ASEAN continues to endure trade war

Chinese Vice Premier Hu Chunhua, (L), Vietnam's Prime Minister Nguyen Xuan Phuc, (C), with founder and executive chairman of the World Economic Forum, Klaus Schwab pose for a photo at the opening ceremony of the World Economic Forum on ASEAN at the National Convention Center in Hanoi on 12 September, 2018. (Ye Aung Thu / Pool / AFP Photo)

The ongoing trade war between the United States (US) and China is set to dominate discussions at the World Economic Forum on ASEAN currently being held in Hanoi. Some of Asia’s top business heavyweights and leaders are expected to attend the forum from 11 to 13 September.

Over the past few months, US President Donald Trump has not lifted his foot off the gas as he persists with a slew of tariffs on China, the country which the US imports the most goods from. Trump’s aversion with the US’ more than US$220 billion trade deficit with China risks not only trade relations with Beijing but market sentiments elsewhere, especially in the Southeast Asian region.

With Trump showing no signs of standing down, governments in the region which have embraced the values of trade liberalisation are now on the back foot – especially since most ASEAN economies are export-oriented. At around US$27 billion, Vietnam’s annual exports to the US ranks the first amongst its ASEAN peers making it relatively more exposed to the effects of tariffs and softening US consumer demand.

Countries like Malaysia, Thailand and Singapore could also suffer from the ripple effects of this trade tiff as they function as intermediaries within the global supply chain. Asia is home to a sprawling production network in which many Southeast Asian economies are at its heart – providing intermediate and raw goods to China which is then assembled and exported to predominantly western markets. According to a 2017 report by the Korea Institute for International Economic Policy, intermediate goods account for upwards of 50 percent of Southeast Asian exports and imports with China.

In an effort to sidestep the effects of tariffs on production costs, many Chinese firms are looking to shift their manufacturing bases to Southeast Asia. This could be perceived as a net gain for economies in the region, coupled with lower labour wages here compared to mainland China.

However, in the longer term, the tariffs could dampen this rosy outlook if the Trump administration actively works to remove any loopholes that Chinese firms might exploit. Trump’s barrage of tariffs on Chinese solar panels earlier this year sought to plug gaps in the tariff regime of the previous US administration which allowed Chinese companies to skirt duties by moving production to neighbouring countries.

Source: Various sources

Regional cooperation

Amid global protectionist undertones, it is integral for economies in the region to improve domestic demand so as to fuel growth and reduce dependence on exports that have been slapped with tariffs. The Asian Development Bank (ADB) estimates that strong investment and domestic consumption will accelerate growth in the region specifically in markets like the Philippines, Indonesia and Thailand while further industrialisation will boost Vietnam’s.

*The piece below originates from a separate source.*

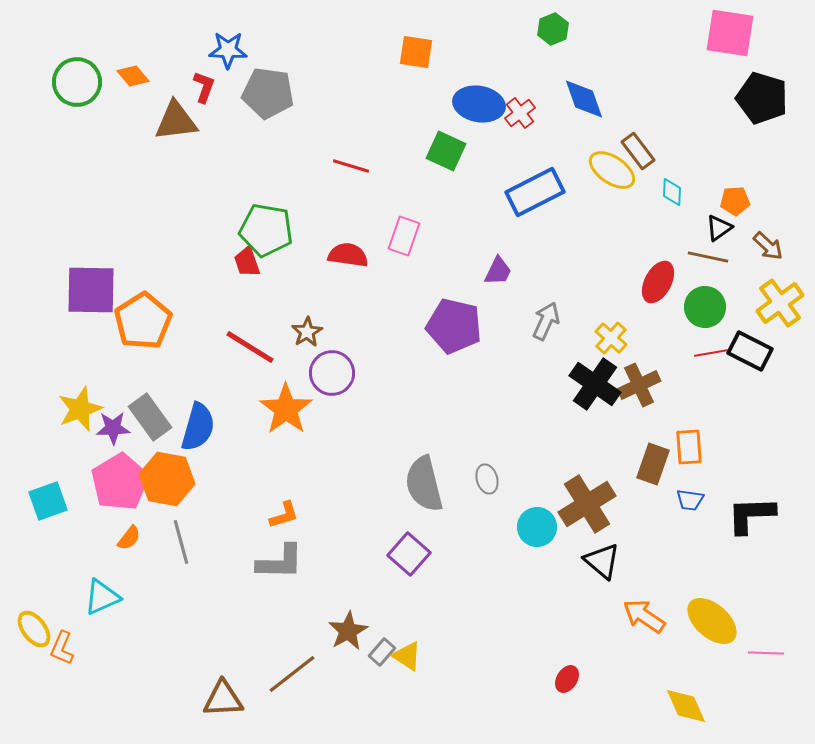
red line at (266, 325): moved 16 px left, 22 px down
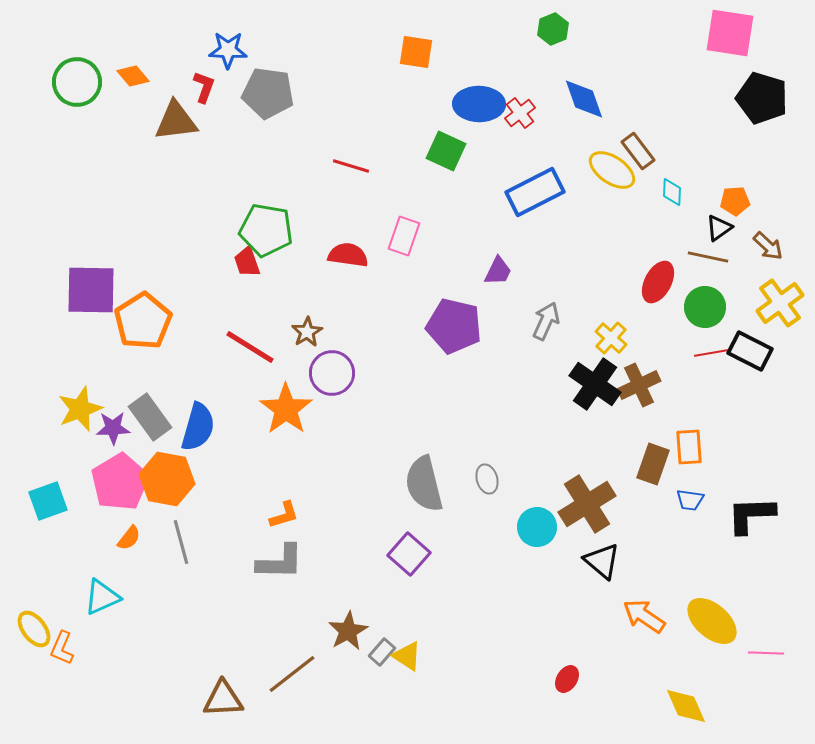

ASEAN’s emerging middle-class segment is slated to represent two-thirds of the overall population by 2030, more than double compared to 29 percent in 2010. This segment would be more willing to pay for products of higher quality, convenience and choice, thus driving demand for more goods in the market.

Moreover, ASEAN member states and several other Asia-Pacific economies are at the precipice of signing the largest free trade deal in the world. The Regional Comprehensive Economic Partnership (RCEP) encompasses 25 percent of global gross domestic product (GDP), 45 percent of the world’s total population, 30 percent of global income and 30 percent of global trade.

In a recent round of negotiations held in July, two additional chapters namely the chapters on Customs Procedures and Trade Facilitation and Government Procurement were concluded, bringing the total concluded chapters to date to four. Leaders are now set to sign off on a broad agreement of the trade deal at the Singapore ASEAN Summit in November.

The signing of the RCEP goes against the current global flavour of a pushback against globalisation and economic cooperation. Ultimately, such a robust trade regime could lead to the grander aspiration of a Free Trade Area of the Asia-Pacific (FTAAP).

The next chapter in the story of ASEAN’s growth would see deeper economic linkages developed between member states and regional partners. In doing so, ASEAN can serve as a riveting model of regional economic cooperation.